Firstly, it makes use of geological formations which have, due to
natural causes, crept and impinged onto the outside of a lining
tubing in a wellbore and created an annular seal in the wellbore
annulus. In addition, it allows the seals formed by the geological
formation in such wellbores to be qualified as an annular barrier
without a pressure test being carried out, in particular where the
formation is proved to be strong enough to prevent leakage of well
fluids across the seal. These features of the invention help
particularly to reduce costs.
[0059] Various modifications may be made without departing from the
scope of the invention herein described. For example, instead of or
in addition to a pressure test, an inflow test may be carried out
in order to prove that the formation provides effective annular
seal.
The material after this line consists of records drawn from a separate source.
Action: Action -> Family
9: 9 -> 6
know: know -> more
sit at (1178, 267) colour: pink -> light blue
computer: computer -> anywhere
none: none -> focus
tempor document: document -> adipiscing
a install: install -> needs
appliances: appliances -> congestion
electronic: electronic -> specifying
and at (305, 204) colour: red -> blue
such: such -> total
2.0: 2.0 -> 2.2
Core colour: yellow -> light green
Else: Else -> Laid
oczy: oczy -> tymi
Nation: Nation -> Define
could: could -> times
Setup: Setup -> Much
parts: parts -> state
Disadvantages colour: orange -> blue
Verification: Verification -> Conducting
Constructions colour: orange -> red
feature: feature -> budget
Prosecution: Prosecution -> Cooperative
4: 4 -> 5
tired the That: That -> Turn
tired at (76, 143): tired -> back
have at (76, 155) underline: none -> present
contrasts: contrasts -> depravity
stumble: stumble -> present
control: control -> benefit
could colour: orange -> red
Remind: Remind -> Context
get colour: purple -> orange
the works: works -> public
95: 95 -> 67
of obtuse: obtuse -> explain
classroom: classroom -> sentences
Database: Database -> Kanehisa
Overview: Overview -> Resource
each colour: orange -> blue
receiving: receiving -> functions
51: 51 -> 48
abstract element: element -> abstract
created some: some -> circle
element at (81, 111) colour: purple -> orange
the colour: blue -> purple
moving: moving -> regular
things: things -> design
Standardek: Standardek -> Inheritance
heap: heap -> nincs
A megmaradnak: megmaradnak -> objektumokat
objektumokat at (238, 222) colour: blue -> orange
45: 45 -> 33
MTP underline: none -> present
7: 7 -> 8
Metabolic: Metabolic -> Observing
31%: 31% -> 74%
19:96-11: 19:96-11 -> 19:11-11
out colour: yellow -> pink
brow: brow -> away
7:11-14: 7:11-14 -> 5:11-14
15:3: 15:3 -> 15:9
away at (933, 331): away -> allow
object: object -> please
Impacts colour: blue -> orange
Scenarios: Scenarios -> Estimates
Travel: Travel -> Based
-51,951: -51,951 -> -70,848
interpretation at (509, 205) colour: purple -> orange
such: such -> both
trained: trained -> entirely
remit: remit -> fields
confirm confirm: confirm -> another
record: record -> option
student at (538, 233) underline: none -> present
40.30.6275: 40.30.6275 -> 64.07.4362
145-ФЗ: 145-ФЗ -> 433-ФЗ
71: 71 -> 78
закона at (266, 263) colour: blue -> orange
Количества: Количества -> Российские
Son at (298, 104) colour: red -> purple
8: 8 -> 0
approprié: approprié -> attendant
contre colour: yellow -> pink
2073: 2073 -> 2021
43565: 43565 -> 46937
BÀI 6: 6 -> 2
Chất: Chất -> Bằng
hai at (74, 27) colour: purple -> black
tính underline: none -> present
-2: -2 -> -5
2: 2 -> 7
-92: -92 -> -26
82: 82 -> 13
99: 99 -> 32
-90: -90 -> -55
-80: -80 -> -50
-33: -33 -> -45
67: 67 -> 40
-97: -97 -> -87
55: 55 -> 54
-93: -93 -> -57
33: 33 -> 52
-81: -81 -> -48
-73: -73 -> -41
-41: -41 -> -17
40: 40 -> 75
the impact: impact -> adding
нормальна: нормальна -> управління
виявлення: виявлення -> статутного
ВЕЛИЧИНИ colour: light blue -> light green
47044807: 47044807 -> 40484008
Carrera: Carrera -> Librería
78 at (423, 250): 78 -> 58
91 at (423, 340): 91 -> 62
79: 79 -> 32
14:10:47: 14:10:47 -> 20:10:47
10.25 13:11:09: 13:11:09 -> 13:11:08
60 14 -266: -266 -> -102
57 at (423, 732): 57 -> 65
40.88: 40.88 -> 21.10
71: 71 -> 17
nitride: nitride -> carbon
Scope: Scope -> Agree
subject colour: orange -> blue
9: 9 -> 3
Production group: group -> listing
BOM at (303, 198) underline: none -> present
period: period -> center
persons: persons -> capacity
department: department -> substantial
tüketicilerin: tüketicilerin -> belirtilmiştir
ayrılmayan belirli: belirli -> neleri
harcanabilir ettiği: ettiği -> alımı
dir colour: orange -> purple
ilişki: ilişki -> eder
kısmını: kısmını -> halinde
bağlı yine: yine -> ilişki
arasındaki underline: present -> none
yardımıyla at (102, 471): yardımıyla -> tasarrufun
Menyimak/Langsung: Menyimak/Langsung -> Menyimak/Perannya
Such inflow testing may involve reducing pressure on one side
of the seal rather that attempting to flow through the seal or
pressuring up the seal to sufficient pressure in the manner of the
seal tests described above.
[0060] It will also be appreciated that although the examples above
have been described with reference to cement bond, acoustic/sonic
and/or ultrasonic logging tools, the method could be performed with
other types of wellbore tools (including both wireline or string
mounted tools). Such wellbore tools may include other types of
logging tool. Thus, the method could be performed by making use of
different types of well logs and/or well log combinations. In turn,
the characteristic response from the first well bore may be derived
from one or more different kinds of well log. For example, the
characteristic response could be represented by particular a datum
and/or data type and/or combinations of data types, which may be
for example found in different well bore logs.